Though she filled out her tailored coveralls admirably, front and rear, her hatchet face, hard, dark eyes and discolored teeth were not material for sexual fantasies—even in Antarctica.

“The process is well underway,” Lima assured her. Cracking the code to switch on a universal mutie death gene remained the key missing piece of the puzzle—he didn’t feel compelled to clarify that tiny detail. The bioengineering section had already crafted the viral transfer mechanism. All they needed was the magic bullet.

“Can you give us an updated delivery date?” Commander Romeo said. He was the youngest of the three, his face prematurely weather-seamed, his hair flecked with gray above the ears.

“I should have a result in the next twenty-four hours,” Lima said with as much confidence as he could fake. Before they abandoned the redoubt, it was vital that the infectious lethal agent be in full-scale production and ready for deployment when they made landfall. Leaving the redoubt before the magic-bullet genetic research was complete would mean constructing new isolation chambers and DNA labs in South America. The trio of military leaders had steadfastly refused to devote limited resources to that kind of duplication of effort.
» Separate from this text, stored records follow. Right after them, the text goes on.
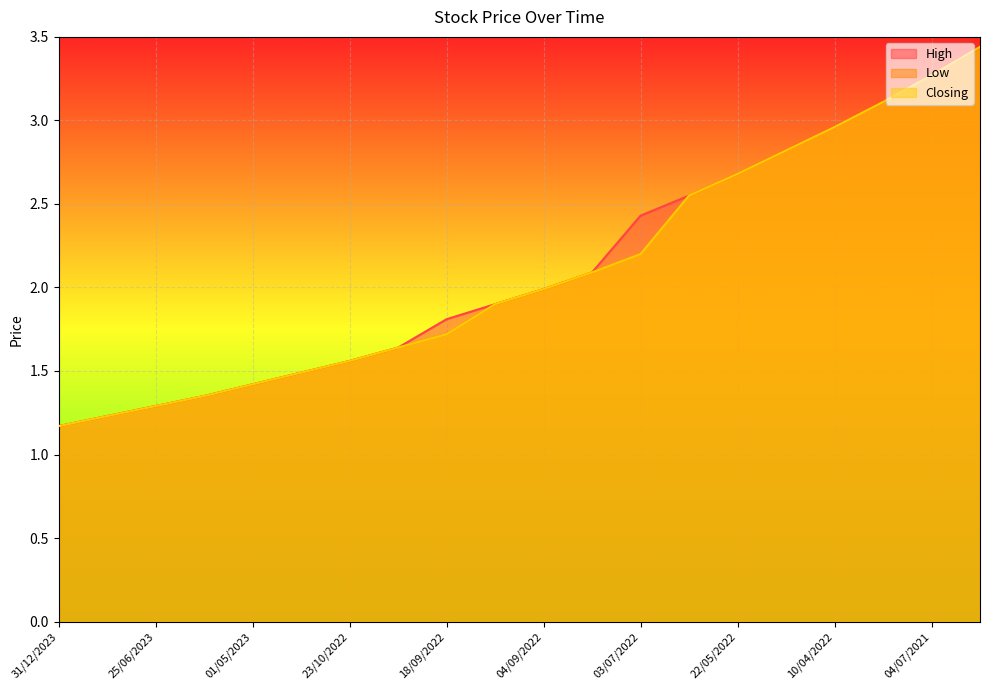

Is it true that High equals 1.2 at 31/12/2023?

True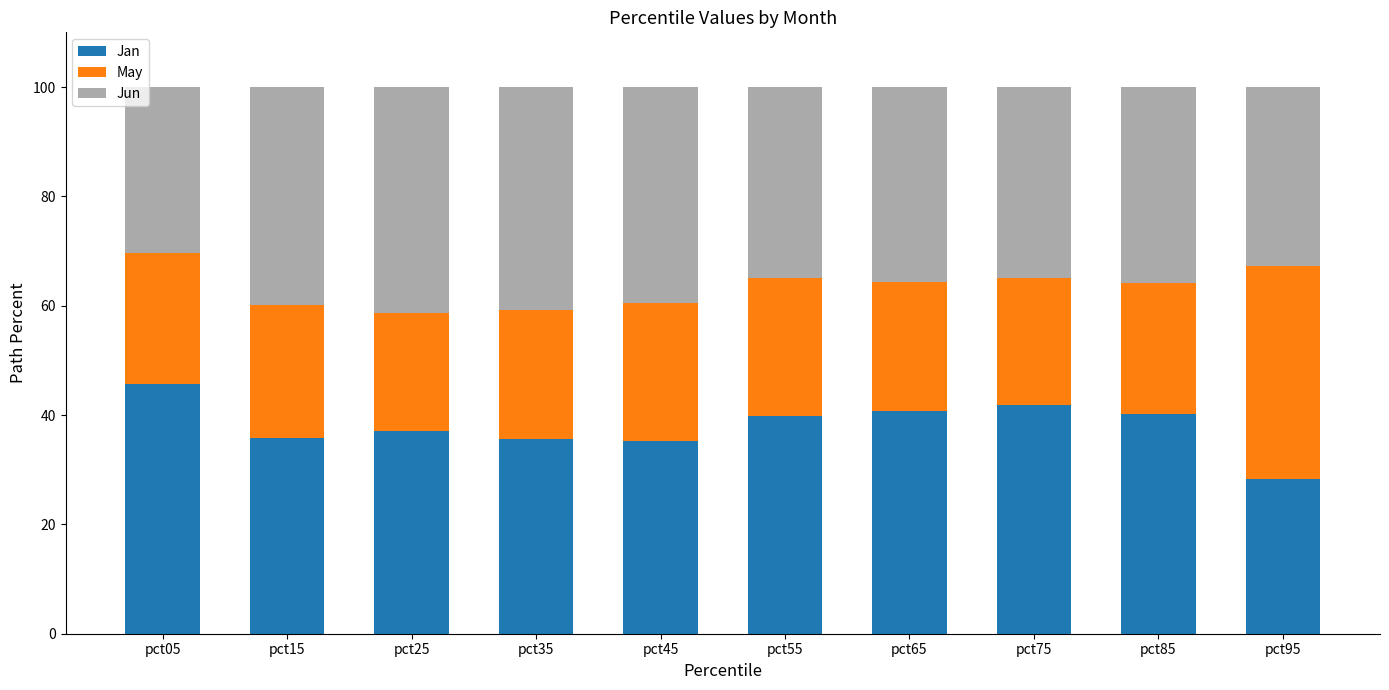

The value of Jan at pct85 is 20.8. True or false?

False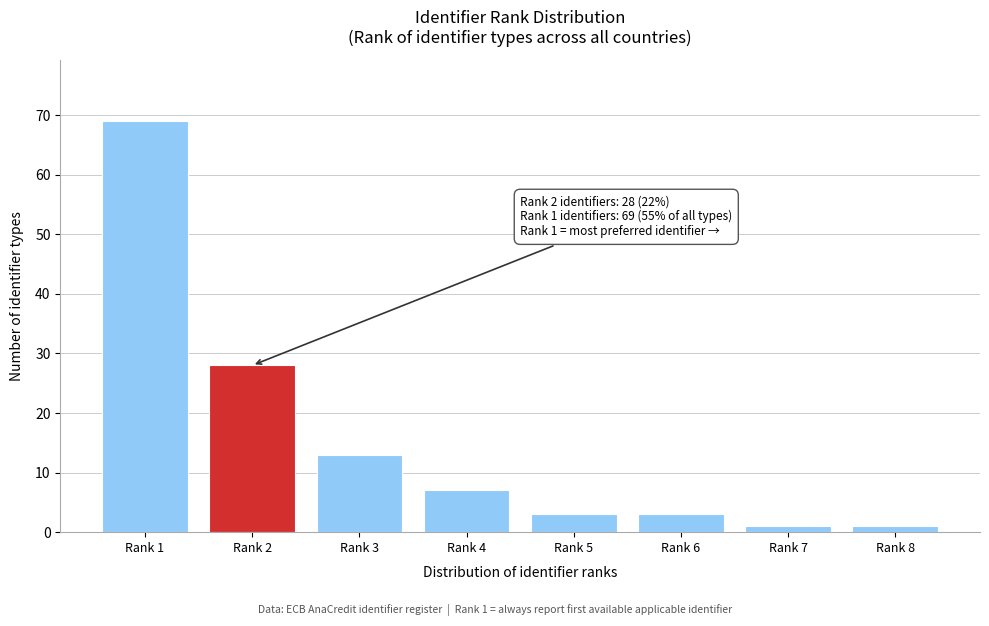

Reading right to left, what are all the values shown in this chart?

Rank 8=1	Rank 7=1	Rank 6=3	Rank 5=3	Rank 4=7	Rank 3=13	Rank 2=28	Rank 1=69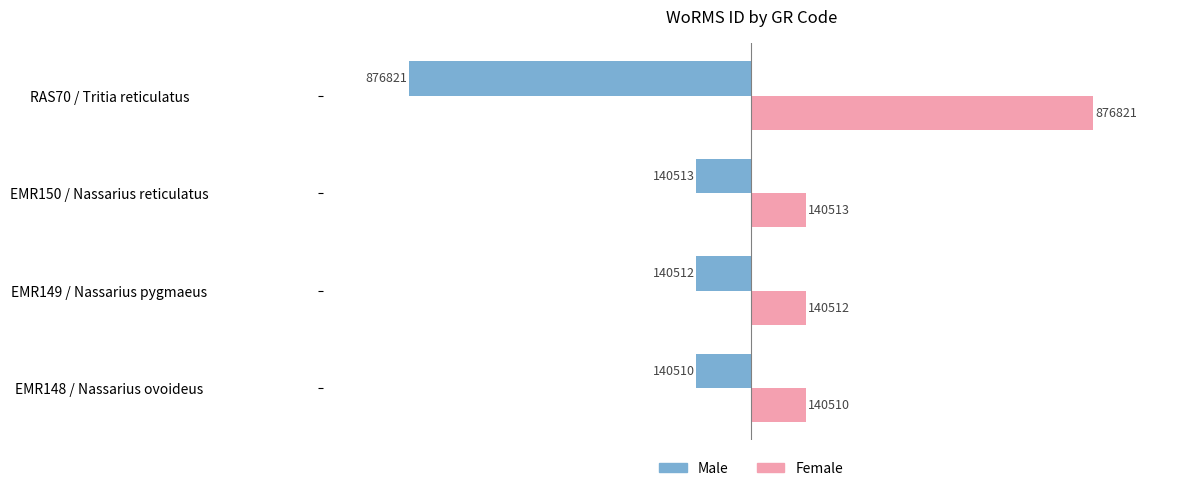

The value of Female at RAS70 / Tritia reticulatus is 876821. True or false?

True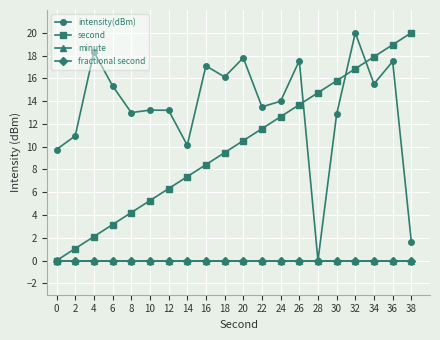

The minute series shows 0.0 at 0. True or false?

True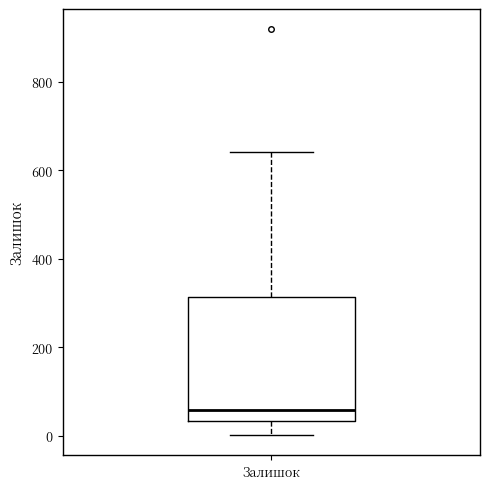

Read this box plot against the y-axis: the position of the median line, the range covered by the box, and the ends of both whiskers. The values are not printed on the chart, so give them approximately, as read against the axis.

median 60, box 40 to 320, whiskers 0 to 640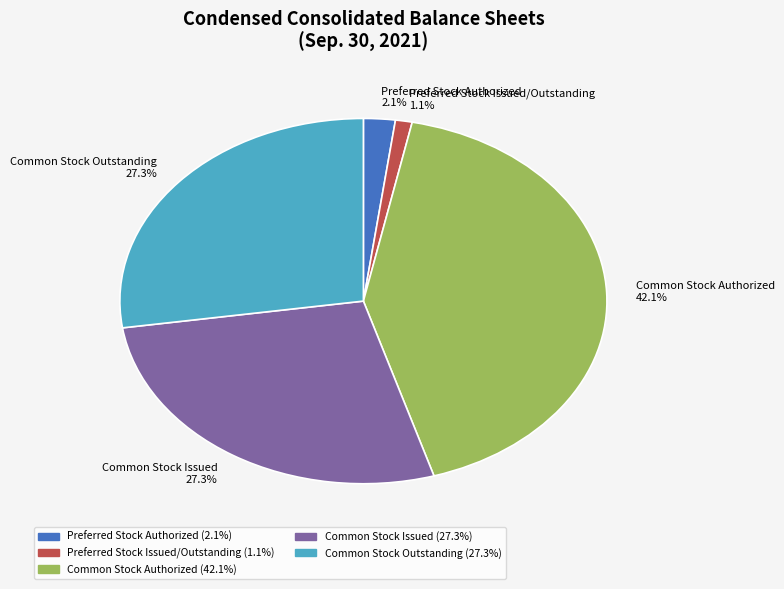

Which has a higher value, Preferred Stock Issued/Outstanding 1.1% or Common Stock Issued 27.3%?

Common Stock Issued 27.3%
They needed the kill switch, and they needed it quickly.

The expressed goal was to be sitting at the southern border of Deathlands in five years, and to have consolidated all the territorial gains in between. It was a tall order no matter the size of the army, no matter how determined or well equipped they were. That’s where the viral cleansing came in. They planned to move their main force up the remnants of north-south, predark highway corridors, spreading the death gene with hovertrucks and aerial sprayers as they advanced. They didn’t have to deploy it very far past the roadbeds; the virus and its lethal switch would move from mutie to mutie, jumping species and geographical boundaries, destroying the genetically compromised.
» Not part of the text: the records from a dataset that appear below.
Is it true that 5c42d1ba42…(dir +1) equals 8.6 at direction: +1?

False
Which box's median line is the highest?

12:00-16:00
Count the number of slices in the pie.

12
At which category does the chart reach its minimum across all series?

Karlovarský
Although Lima deemed this was not the time to raise the subject, there were still a lot of unknowns. What was the effective range of transmission? Could it spread as predicted from plants to animals and vice versa? Could it really span a continent? Would the death gene remain functional after the virus had traveled through a series of very different hosts, or would the infectious agent mutate as it was passed until the desired effect fizzled out? Did some mutie species already have immunity to the viral tool, or could they quickly acquire it through natural selection? These questions had no answers at present, and finding the answers was unlikely given the time constraints. The viral technology would no doubt undergo revision and further refinement after the weapon was released and its effects on the mutie population quantified. Small mobile labs under Lima’s direction could reengineer and test revised viral delivery systems on the go; the peptide kill switch would theoretically remain the same.

Lima looked up at the huge map and the pinpoints of red that indicated population areas. Deathlands, the former United States, had been long believed to be the source of all mutation in North and South America. It was the last on their list of immediate conquests. And not simply because it was the most distant, land-accessible target.